À peine annoncé aux Galaine le sort tragique d'Élodie, Nicolas perçoit combien l'atmosphère domestique est délétère et empreinte de fausseté la réaction de chacun des membres de la maisonnée. Il flaire d'emblée le ferment du mensonge et de la dissimulation, même chez Naganda, l'Indien micmac envers qui pourtant il avait tout de suite éprouvé une grande sympathie. Et l'étrangeté de l'ambiance régnant dans cette demeure s'épaissit encore des atroces crises nerveuses de la Miette, la servante qu'il faudra exorciser… C'est mettre à bien rude épreuve l'entendement du petit Ranreuil comme l'appelle affectueusement le Roi. Mais Satan aura beau tempêter et grimacer, Nicolas restera jusqu'au bout sagace et, avec lui, ses compagnons d'enquête Semacgus, Bourdeau et Sanson.
Certes, l'intrigue criminelle est bien construite et les personnages sont attachants – fût-ce par leur sinistre pittoresque. Mais si l'on a déjà en mémoire d'autres « enquêtes de Nicolas Le Floch » on réalise vite que, en dehors des récurrences inhérentes au système de la série et des traits imputables à la patte d'un auteur possédant un style caractéristique, quantité de motifs structuraux et narratifs se retrouvent presque à l'identique d'un roman l'autre – scansion du récit par des dates journalières, inserts culinaires, petits intermèdes humoristiques provoqués par la gourmandise de Monsieur de Noblecourt, scène finale de désignation du coupable en présence des suspects… L'on finit par percevoir cette série comme un ensemble de boîtes littéraires toutes pareilles et pareillement aménagées à l'intérieur dont seul le revêtement change – en l'occurrence le contexte historique et les éléments de l'intrigue. L'on concèdera néanmoins qu'un indéniable plaisir de lecture subsiste malgré tout – les « chronismes » lexicaux et syntaxiques sont toujours délectables, et les descriptions minutieuses permettent aux fâchés-avec-l'Histoire de se familiariser en se distrayant avec une époque révolue.

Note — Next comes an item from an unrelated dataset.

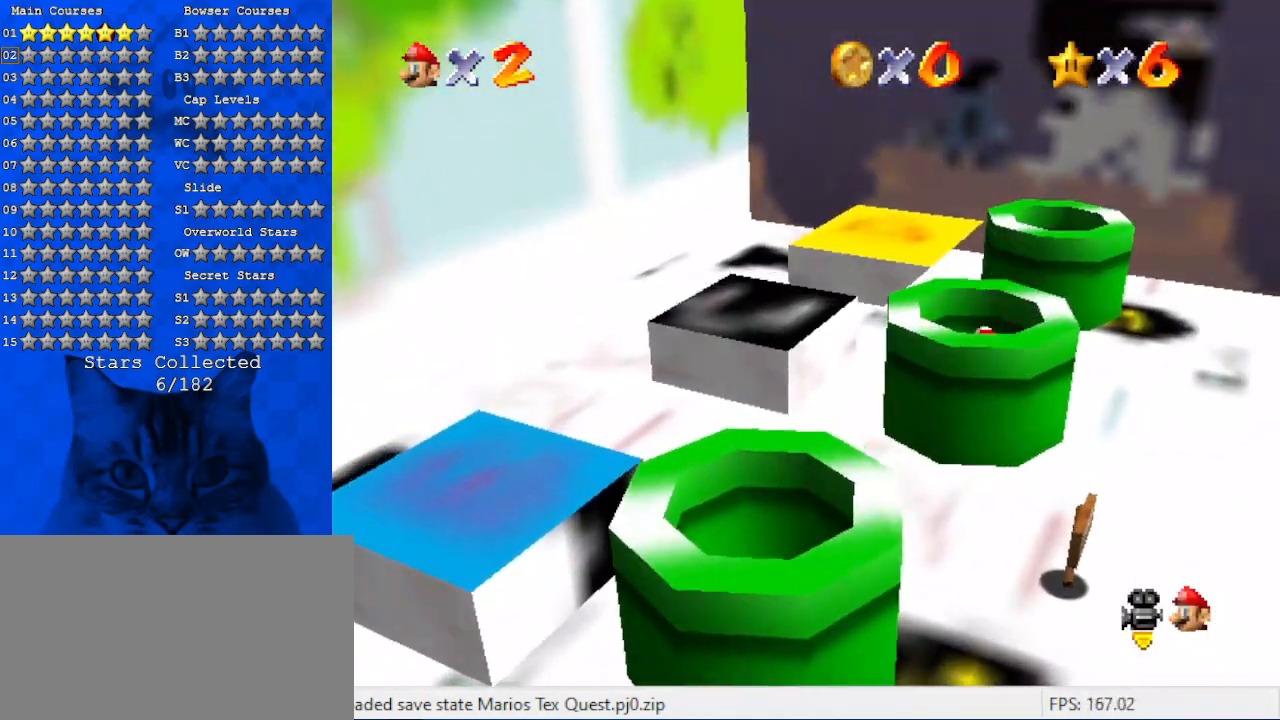
{"keys": ["left"], "events": [[467, "left", "down"]]}
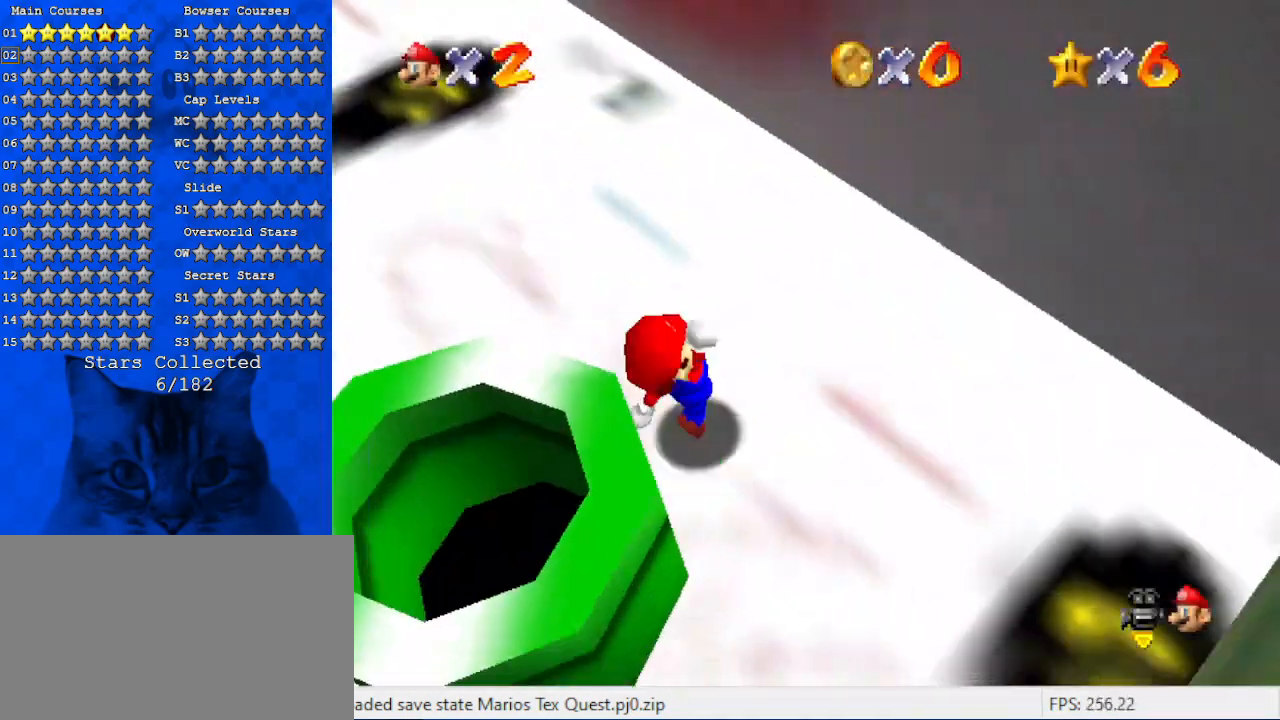
{"keys": ["up"], "events": [[334, "up", "down"], [400, "left", "up"]]}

Reste un dilemme… une chronique k-libriste implique que l'on note un ouvrage. Or, ici, quelle note mettre ? Le 4 du nouveau lecteur, qui découvre un roman prenant, divertissant et instructif, bien écrit de surcroît, ou bien le 1 fatigué de celui qui se plongerait là dans une énième « enquête de Nicolas Le Floch » et commencerait à se lasser d'avoir le sentiment de lire encore le même livre ?
NB – Cette troisième enquête de Nicolas Le Floch a été publiée dans la collection « Grands détectives » des éditions 10-18 en janvier 2003. Le téléfilm réalisé pour France 2 d'après ce roman a été diffusé le vendredi 23 octobre 2009 à 20 h 35.